Output the lines of the listing between the line containing "immobiliare ordinando la cancellazione" and the line containing "che si obbliga a provvedere alla", inclusive, as a Markdown table. Use a Row column for the running number and a Text column for the line, and leave out any blank lines.

* [Given records]
-- -- --

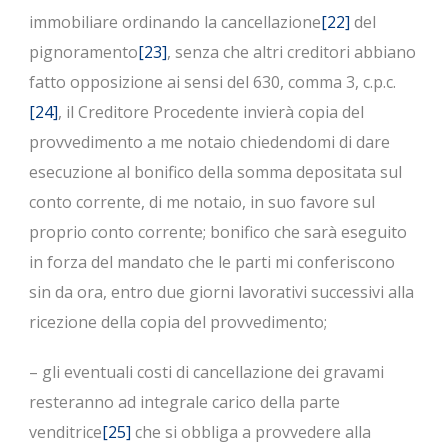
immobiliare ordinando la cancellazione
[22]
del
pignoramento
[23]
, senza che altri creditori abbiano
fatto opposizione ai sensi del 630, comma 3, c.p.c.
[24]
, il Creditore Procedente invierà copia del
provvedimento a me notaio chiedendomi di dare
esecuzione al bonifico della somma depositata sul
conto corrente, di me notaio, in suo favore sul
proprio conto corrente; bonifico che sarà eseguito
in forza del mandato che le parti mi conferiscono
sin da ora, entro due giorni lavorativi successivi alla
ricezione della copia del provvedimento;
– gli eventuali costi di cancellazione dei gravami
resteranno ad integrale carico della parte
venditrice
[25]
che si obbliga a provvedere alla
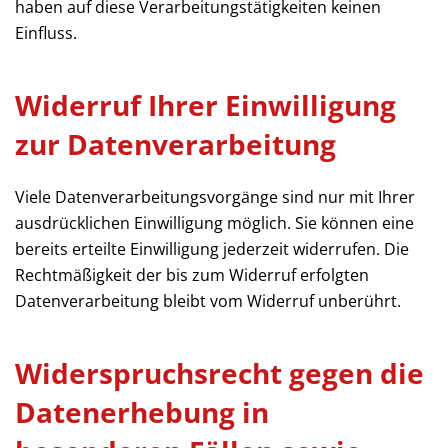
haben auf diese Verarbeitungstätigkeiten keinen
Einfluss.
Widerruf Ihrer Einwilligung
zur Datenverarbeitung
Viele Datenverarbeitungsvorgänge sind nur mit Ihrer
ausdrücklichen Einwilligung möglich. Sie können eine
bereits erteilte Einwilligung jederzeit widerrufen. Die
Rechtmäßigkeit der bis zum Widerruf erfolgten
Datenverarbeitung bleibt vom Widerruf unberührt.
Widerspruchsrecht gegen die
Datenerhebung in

-- -- --

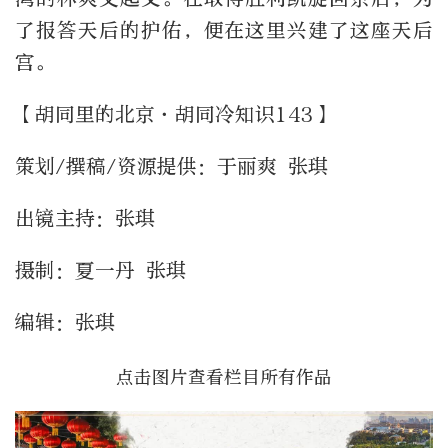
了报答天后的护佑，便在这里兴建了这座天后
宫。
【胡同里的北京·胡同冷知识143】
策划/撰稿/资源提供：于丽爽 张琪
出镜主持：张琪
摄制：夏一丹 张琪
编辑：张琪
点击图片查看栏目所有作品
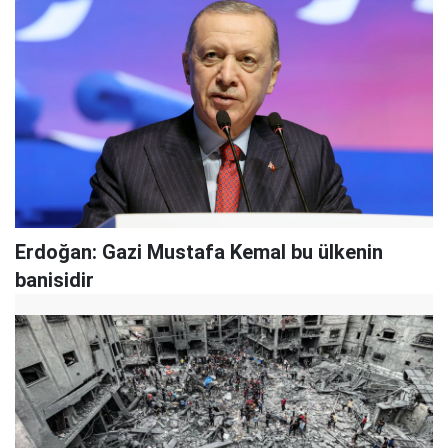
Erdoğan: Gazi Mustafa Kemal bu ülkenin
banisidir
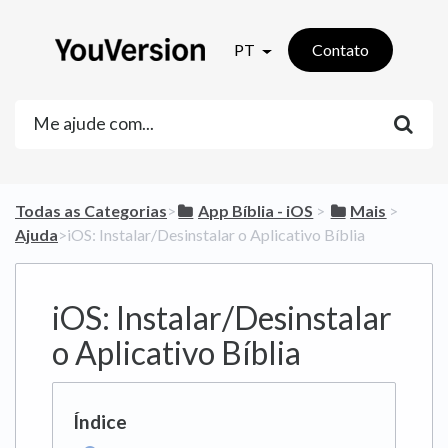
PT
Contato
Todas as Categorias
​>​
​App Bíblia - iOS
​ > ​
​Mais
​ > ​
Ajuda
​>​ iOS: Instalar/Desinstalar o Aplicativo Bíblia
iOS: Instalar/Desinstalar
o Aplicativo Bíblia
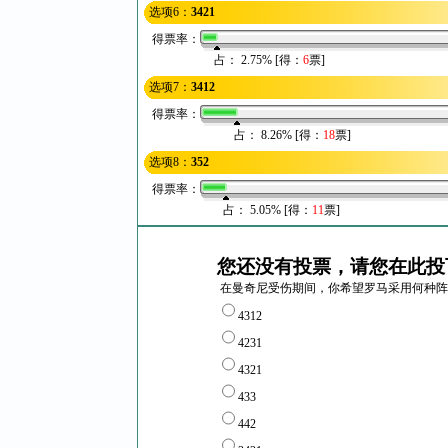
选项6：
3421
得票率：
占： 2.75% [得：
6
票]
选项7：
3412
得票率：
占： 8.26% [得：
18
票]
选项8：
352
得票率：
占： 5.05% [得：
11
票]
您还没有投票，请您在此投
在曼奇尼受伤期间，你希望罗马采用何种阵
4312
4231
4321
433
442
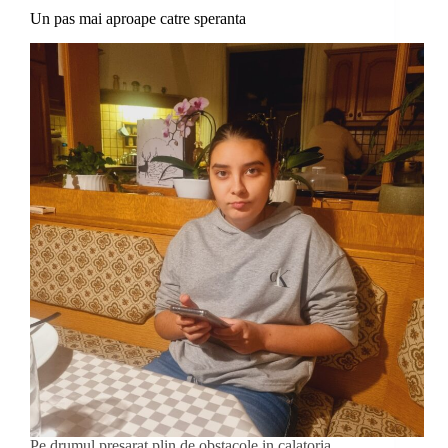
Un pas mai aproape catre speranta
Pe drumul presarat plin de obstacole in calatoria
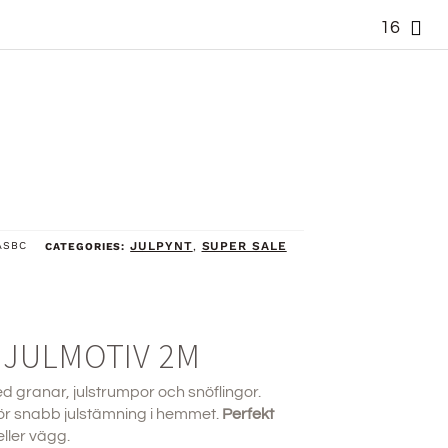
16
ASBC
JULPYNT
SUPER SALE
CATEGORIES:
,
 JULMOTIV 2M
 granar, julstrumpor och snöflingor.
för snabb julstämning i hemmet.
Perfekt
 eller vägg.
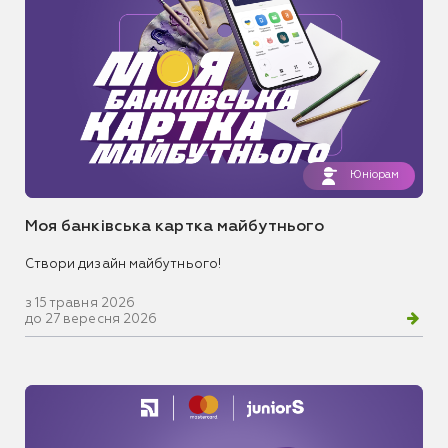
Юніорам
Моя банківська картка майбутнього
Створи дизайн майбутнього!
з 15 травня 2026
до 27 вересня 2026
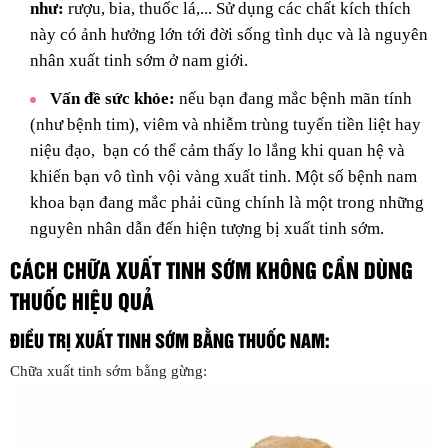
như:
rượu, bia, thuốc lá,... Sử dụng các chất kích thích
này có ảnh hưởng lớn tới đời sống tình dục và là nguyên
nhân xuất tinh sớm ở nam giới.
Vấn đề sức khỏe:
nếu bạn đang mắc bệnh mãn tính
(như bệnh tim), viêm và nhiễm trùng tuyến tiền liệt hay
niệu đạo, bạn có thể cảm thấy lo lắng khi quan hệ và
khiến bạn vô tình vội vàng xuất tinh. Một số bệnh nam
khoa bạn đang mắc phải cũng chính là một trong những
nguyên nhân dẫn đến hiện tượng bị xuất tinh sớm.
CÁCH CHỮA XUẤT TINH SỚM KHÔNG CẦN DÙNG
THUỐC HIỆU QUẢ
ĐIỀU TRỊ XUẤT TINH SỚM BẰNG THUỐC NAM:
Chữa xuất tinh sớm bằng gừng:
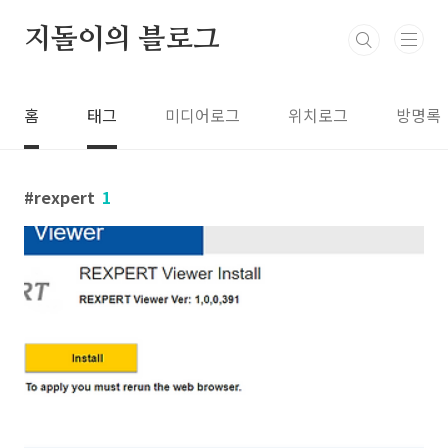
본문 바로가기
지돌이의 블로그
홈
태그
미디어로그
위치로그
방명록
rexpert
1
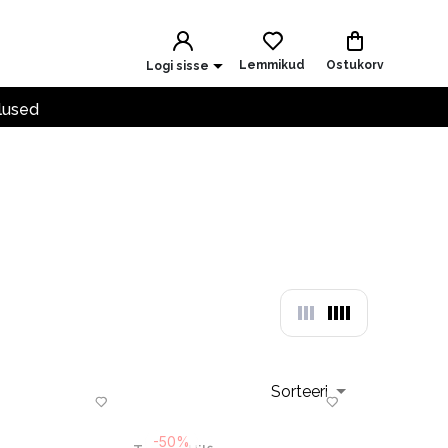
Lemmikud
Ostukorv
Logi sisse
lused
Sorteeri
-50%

-- -- --

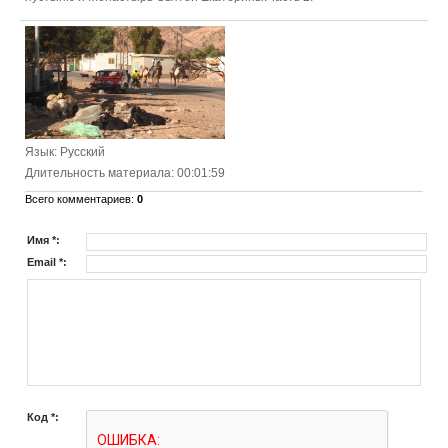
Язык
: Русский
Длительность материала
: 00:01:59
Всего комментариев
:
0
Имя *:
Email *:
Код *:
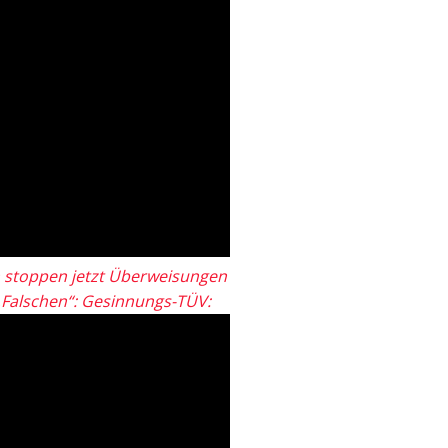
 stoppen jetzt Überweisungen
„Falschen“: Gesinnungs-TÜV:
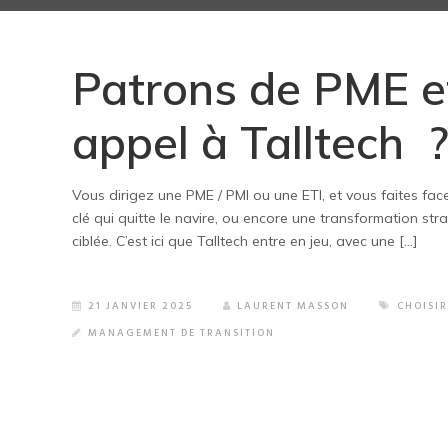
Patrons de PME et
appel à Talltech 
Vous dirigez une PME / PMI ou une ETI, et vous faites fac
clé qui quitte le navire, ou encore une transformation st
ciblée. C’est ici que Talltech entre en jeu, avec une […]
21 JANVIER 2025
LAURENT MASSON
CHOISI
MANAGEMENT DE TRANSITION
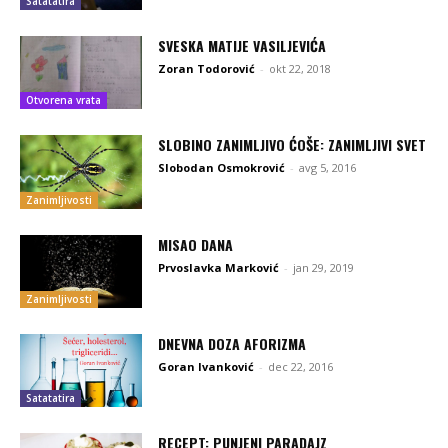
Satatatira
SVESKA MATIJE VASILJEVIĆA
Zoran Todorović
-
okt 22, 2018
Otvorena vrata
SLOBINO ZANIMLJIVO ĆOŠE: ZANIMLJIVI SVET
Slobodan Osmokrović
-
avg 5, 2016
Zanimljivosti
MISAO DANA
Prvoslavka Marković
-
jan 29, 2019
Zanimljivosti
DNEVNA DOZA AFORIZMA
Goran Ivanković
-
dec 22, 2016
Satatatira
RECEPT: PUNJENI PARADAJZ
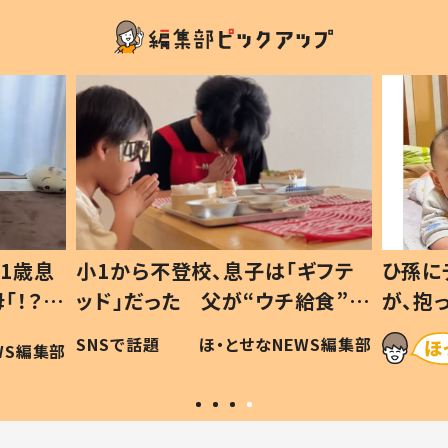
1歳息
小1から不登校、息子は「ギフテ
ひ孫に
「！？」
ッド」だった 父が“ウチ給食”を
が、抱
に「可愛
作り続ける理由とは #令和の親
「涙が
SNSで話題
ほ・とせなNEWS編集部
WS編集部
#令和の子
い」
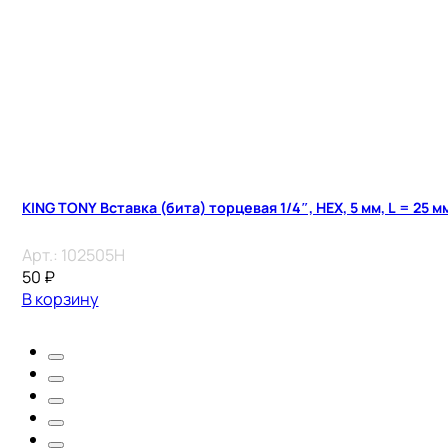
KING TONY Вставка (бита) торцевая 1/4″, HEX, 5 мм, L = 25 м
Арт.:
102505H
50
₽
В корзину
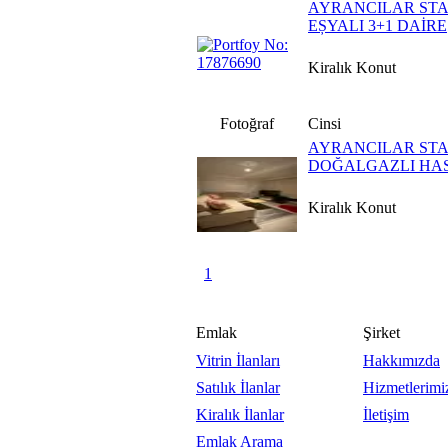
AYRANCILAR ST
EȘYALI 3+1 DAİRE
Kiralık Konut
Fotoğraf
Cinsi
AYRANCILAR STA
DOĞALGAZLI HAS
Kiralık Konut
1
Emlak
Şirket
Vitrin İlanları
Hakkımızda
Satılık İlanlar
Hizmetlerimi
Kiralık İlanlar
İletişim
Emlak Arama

-- -- --

* [Your response]
| Row | Text |
|---|---|
| 1 | immobiliare ordinando la cancellazione |
| 2 | [22] |
| 3 | del |
| 4 | pignoramento |
| 5 | [23] |
| 6 | , senza che altri creditori abbiano |
| 7 | fatto opposizione ai sensi del 630, comma 3, c.p.c. |
| 8 | [24] |
| 9 | , il Creditore Procedente invierà copia del |
| 10 | provvedimento a me notaio chiedendomi di dare |
| 11 | esecuzione al bonifico della somma depositata sul |
| 12 | conto corrente, di me notaio, in suo favore sul |
| 13 | proprio conto corrente; bonifico che sarà eseguito |
| 14 | in forza del mandato che le parti mi conferiscono |
| 15 | sin da ora, entro due giorni lavorativi successivi alla |
| 16 | ricezione della copia del provvedimento; |
| 17 | – gli eventuali costi di cancellazione dei gravami |
| 18 | resteranno ad integrale carico della parte |
| 19 | venditrice |
| 20 | [25] |
| 21 | che si obbliga a provvedere alla |